Change suggested as pig slaughter becomes hot topic

03 February 2015

Animals Asia's campaign to end the pig slaughter festival in Nem Thuong Village has prompted huge debate in Vietnam and seen politicians suggest change is a possibility.

In newspaper VN Express's online poll, asked if readers were for or against the pig slaughter festival, an overwhelming 79% said they thought the festival should end. Over 36,000 people voted in the poll.

Each year, as part of the Tet New Year celebrations, the village parades two pigs around the village ahead of their public slaughtering, with villagers dipping banknotes in the blood for good luck.

Now, following Animals Asia's campaign, Vietnam's Ministry of Culture, Sports and Tourism have said they do not approve of festivals where animal cruelty plays a part.

Phan Dinh Tan, a spokesperson for the government agency, referencing the festival said:

"Living in this civilised world, we should support cultural and civilised activities and limit uncultured and uncivilised acts."

Meanwhile Trinh Thi Thuy, director of the ministry's culture department that supervises local festivals has said it encourages villages to organise annual festivals that aren't offensive to the general public.
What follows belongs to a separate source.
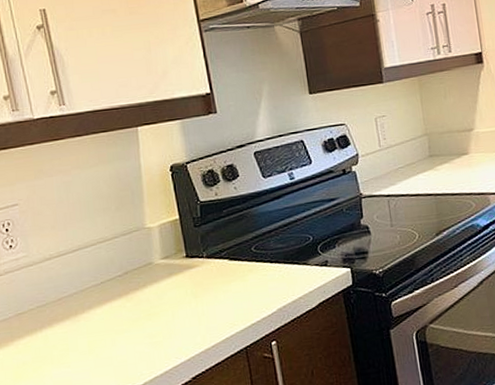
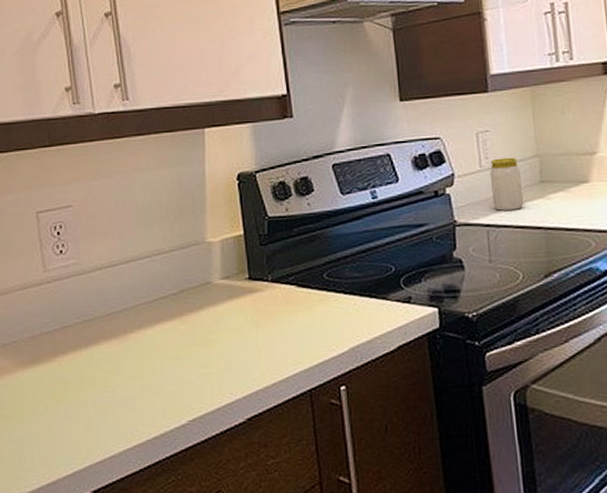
jar: none [388,137,417,183] -> present [490,157,524,211]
Suggesting that further research was required as to which could be considered offensive she admitted there have been mixed opinions on festival content.
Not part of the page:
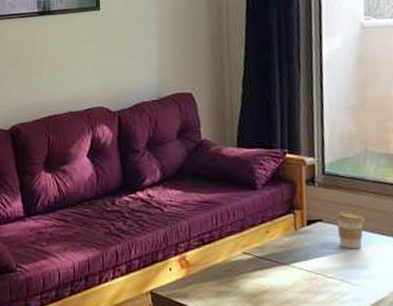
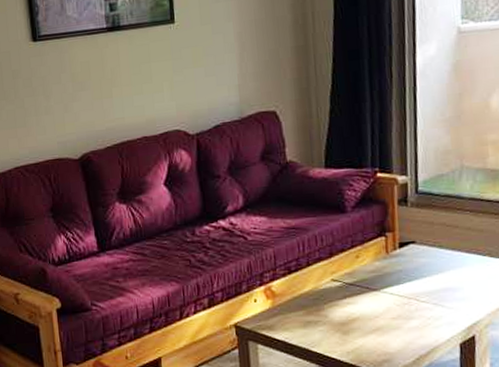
coffee cup: present [336,211,365,249] -> none [429,231,460,271]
The on-going debate and political openness to change has prompted Nguyen Van Anh, Deputy director of Bac Ninh's Department of Culture, Sports and Tourism, to consider altering the festival format. Media reports have outlined his suggestion that a procession with the pigs would continue but their slaughter would not be a public one.
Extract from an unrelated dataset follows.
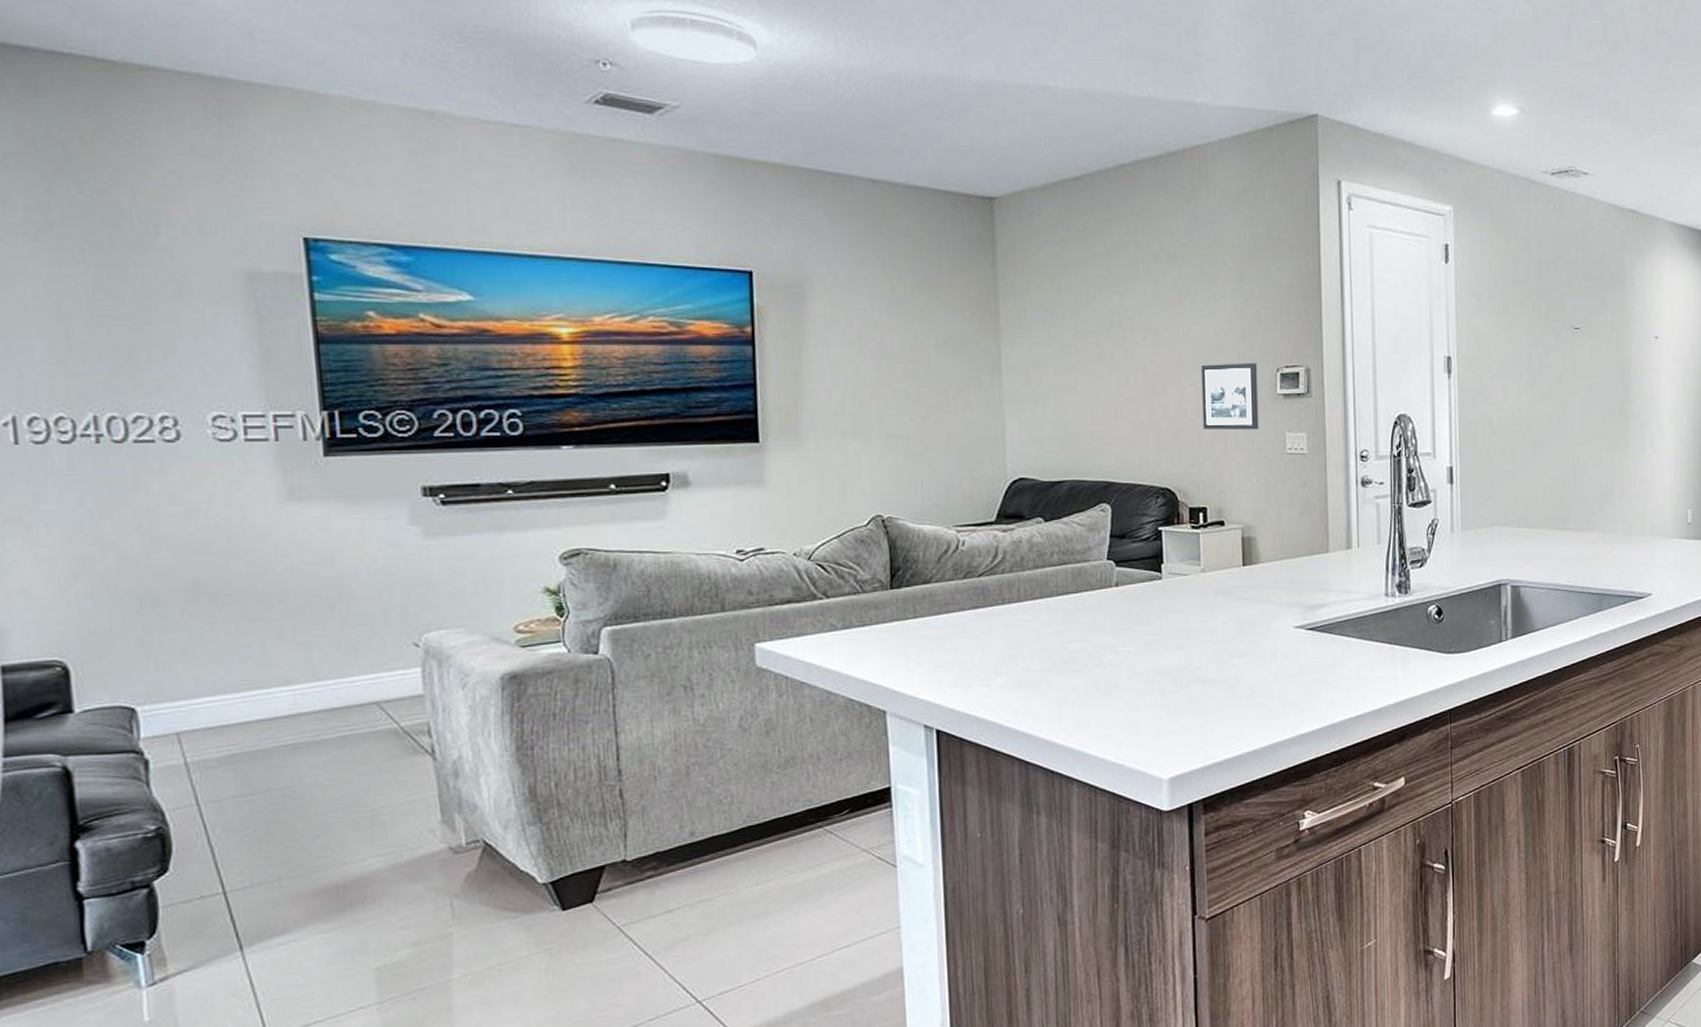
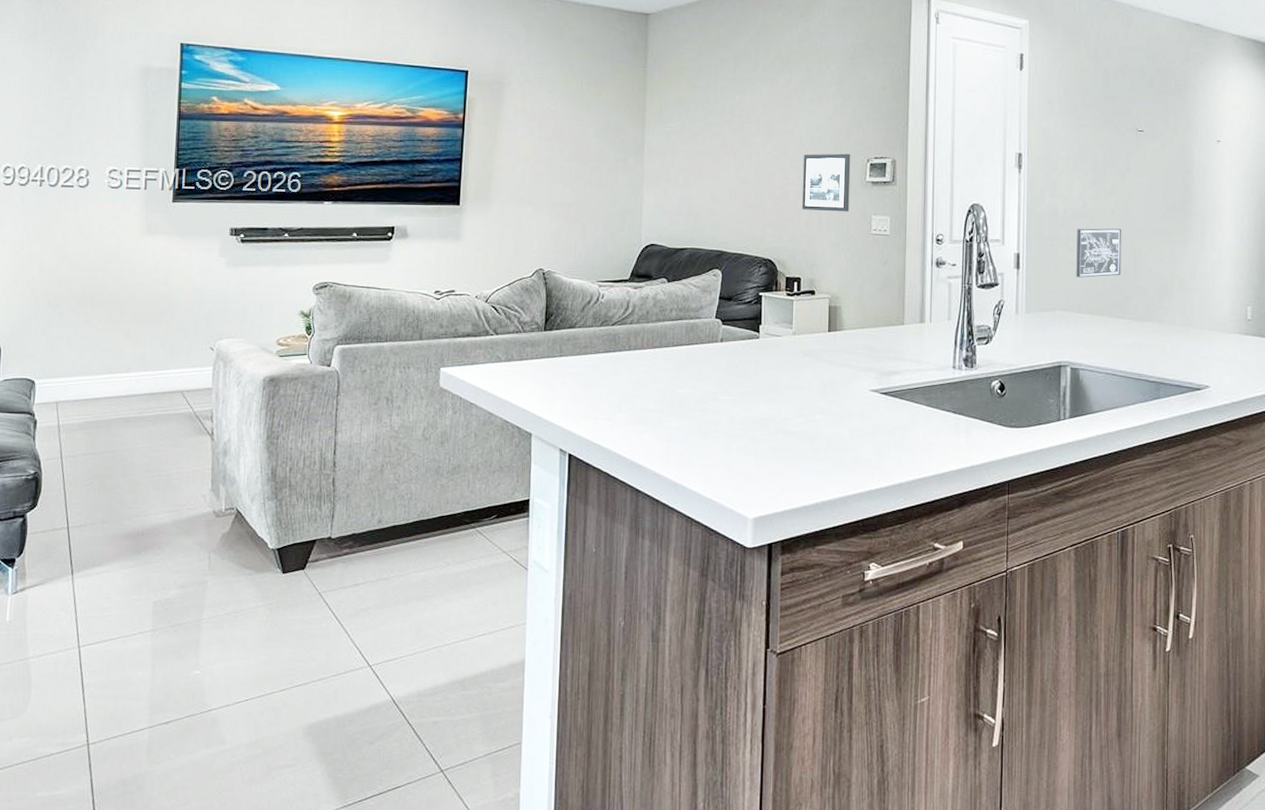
wall art: none [1513,435,1561,489] -> present [1076,228,1122,278]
Animals Asia's Vietnam Director, Tuan Bendixsen, said:

"Its hard not to overstate the interest there has been in this issue in Vietnam. The media has held a very responsible debate and there have been voices from both sides. There has, to date, been a suggestion of change but we're still pushing for clear clarification of what that might be. Any restraint of the pig and parading of the animal around the town is liable to cause severe suffering to the animal. While carrying out the slaughter in privacy may mean villagers are spared the horror of seeing an animal killed - it changes nothing from a cruelty point of view. We can be clear that animal cruelty should never be part of any festival.

"However, we are immensely gratified by the public response to this. People have been in overwhelming agreement with us - from ordinary members of the public to key members of government. We do respect tradition but we don't respect cruelty. We hope that Nem Thuong can build a new long-lasting, cruelty and animal free Tet tradition that will serve the village well into the future. A festival that everyone can enjoy and be proud to be part of."

Pressure from animal lovers has previously impacted the format of the festival. Footage in 2012 shows the pigs were hacked in two while still alive at the centre of a crowd. Last year the animals had their throats slit before being decapitated, while barriers provided crowd control. This year, reports suggest that the slaughter of the pigs will all be out of view but there has been no official clarification.